=== Short exercise ===
Print every line of the items below word for word, without changing or omitting anything.

=== Extracted entries ===
- - -

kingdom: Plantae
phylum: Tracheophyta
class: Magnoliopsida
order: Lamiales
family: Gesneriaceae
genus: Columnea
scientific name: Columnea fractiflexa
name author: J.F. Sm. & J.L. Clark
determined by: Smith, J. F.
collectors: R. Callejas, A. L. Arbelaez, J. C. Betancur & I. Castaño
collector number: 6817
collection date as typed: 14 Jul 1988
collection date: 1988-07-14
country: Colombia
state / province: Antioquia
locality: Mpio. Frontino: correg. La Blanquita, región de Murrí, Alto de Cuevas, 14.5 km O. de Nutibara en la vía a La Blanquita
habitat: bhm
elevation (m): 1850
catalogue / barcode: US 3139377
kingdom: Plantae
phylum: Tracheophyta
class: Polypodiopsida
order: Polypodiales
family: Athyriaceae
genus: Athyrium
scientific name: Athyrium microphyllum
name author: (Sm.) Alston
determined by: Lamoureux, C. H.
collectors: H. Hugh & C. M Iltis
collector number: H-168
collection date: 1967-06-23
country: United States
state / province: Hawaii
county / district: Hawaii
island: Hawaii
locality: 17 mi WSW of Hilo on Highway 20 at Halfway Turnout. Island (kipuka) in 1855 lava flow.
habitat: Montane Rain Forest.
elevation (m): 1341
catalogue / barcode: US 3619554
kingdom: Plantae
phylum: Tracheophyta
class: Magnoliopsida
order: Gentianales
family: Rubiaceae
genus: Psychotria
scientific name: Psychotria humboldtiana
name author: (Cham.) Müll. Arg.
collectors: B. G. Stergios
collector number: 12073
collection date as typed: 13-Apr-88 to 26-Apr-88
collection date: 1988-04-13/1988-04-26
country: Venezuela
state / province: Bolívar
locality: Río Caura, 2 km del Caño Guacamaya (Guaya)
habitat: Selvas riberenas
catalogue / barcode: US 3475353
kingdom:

- - -

=== Response to this task ===
kingdom: Plantae
phylum: Tracheophyta
class: Magnoliopsida
order: Lamiales
family: Gesneriaceae
genus: Columnea
scientific name: Columnea fractiflexa
name author: J.F. Sm. & J.L. Clark
determined by: Smith, J. F.
collectors: R. Callejas, A. L. Arbelaez, J. C. Betancur & I. Castaño
collector number: 6817
collection date as typed: 14 Jul 1988
collection date: 1988-07-14
country: Colombia
state / province: Antioquia
locality: Mpio. Frontino: correg. La Blanquita, región de Murrí, Alto de Cuevas, 14.5 km O. de Nutibara en la vía a La Blanquita
habitat: bhm
elevation (m): 1850
catalogue / barcode: US 3139377
kingdom: Plantae
phylum: Tracheophyta
class: Polypodiopsida
order: Polypodiales
family: Athyriaceae
genus: Athyrium
scientific name: Athyrium microphyllum
name author: (Sm.) Alston
determined by: Lamoureux, C. H.
collectors: H. Hugh & C. M Iltis
collector number: H-168
collection date: 1967-06-23
country: United States
state / province: Hawaii
county / district: Hawaii
island: Hawaii
locality: 17 mi WSW of Hilo on Highway 20 at Halfway Turnout. Island (kipuka) in 1855 lava flow.
habitat: Montane Rain Forest.
elevation (m): 1341
catalogue / barcode: US 3619554
kingdom: Plantae
phylum: Tracheophyta
class: Magnoliopsida
order: Gentianales
family: Rubiaceae
genus: Psychotria
scientific name: Psychotria humboldtiana
name author: (Cham.) Müll. Arg.
collectors: B. G. Stergios
collector number: 12073
collection date as typed: 13-Apr-88 to 26-Apr-88
collection date: 1988-04-13/1988-04-26
country: Venezuela
state / province: Bolívar
locality: Río Caura, 2 km del Caño Guacamaya (Guaya)
habitat: Selvas riberenas
catalogue / barcode: US 3475353
kingdom:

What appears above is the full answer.